Kristin Taylor Vice-President, Legal Services, Centre for Addiction and Mental Health

With respect to the team that would be involved in the decision-making along with the patient to see whether or not the criteria were met, I think my friend has addressed that.

Where we would consider a panel or a board, such as the Consent and Capacity Board here in Ontario, would be where decision-making was required to be appealed, where the patient who was making the request was refused by the clinical team, the advisory team that was in place. It would be a place to go where the issues or the point of contention could be heard and properly addressed. As to the make-up of that committee, here in Ontario we have a psychiatrist or a medical practitioner, a layperson, as well as a lawyer. The combination seems to make sense. The competencies of that tribunal could certainly address these types of issues, although they are extremely complex and certainly new to that board.

The other aspects...perhaps if it's not an appeal, but there are certainly issues that come up in the context of the process itself, we would look to that board or that tribunal as well.

6:45 p.m.

NDP

Murray Rankin NDP Victoria, BC

Thank you.

I would like to build on what my colleague asked you in regard to the Centre for Addiction and Mental Health. It's the same question, I suppose, but in a different way.

Ontario has the Consent and Capacity Board, as you referenced, as a review mechanism, but the only other province or territory that has a similar one is Yukon. I'm just wondering what you would suggest, what alternatives might provide similar safeguards elsewhere in Canada.

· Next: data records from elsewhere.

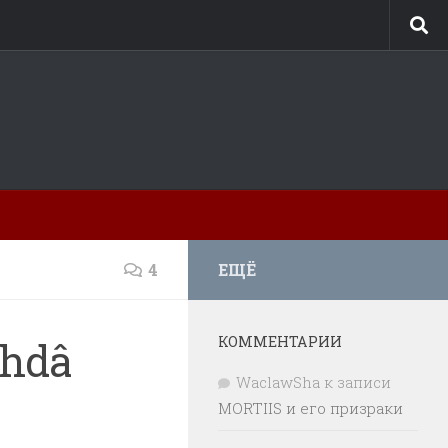
4
ЕЩЁ
КОММЕНТАРИИ
hdâ
WaclawSha
к записи
MORTIIS и его призраки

Also, are you suggesting that we create a board federally so that we have consistency, or leave this to the provinces and territories?

6:50 p.m.

Vice-President, Legal Services, Centre for Addiction and Mental Health

Kristin Taylor

To answer the first part of your question, I believe all provinces and territories do have health profession appeal boards of some sort. Whether or not it's a consent and capacity board, there are health appeal boards where decisions or issues that come up in the clinical setting or health care setting would go. I don't have my jurisdictional chart on that, but that's where I would look if there isn't a tribunal or a board specific to the mental health in the consent and capacity aspects.

6:50 p.m.

The Joint Chair Hon. Kelvin Kenneth Ogilvie

Could you sum up quickly, please.

6:50 p.m.

Vice-President, Legal Services, Centre for Addiction and Mental Health

Kristin Taylor

I missed the second part of the question.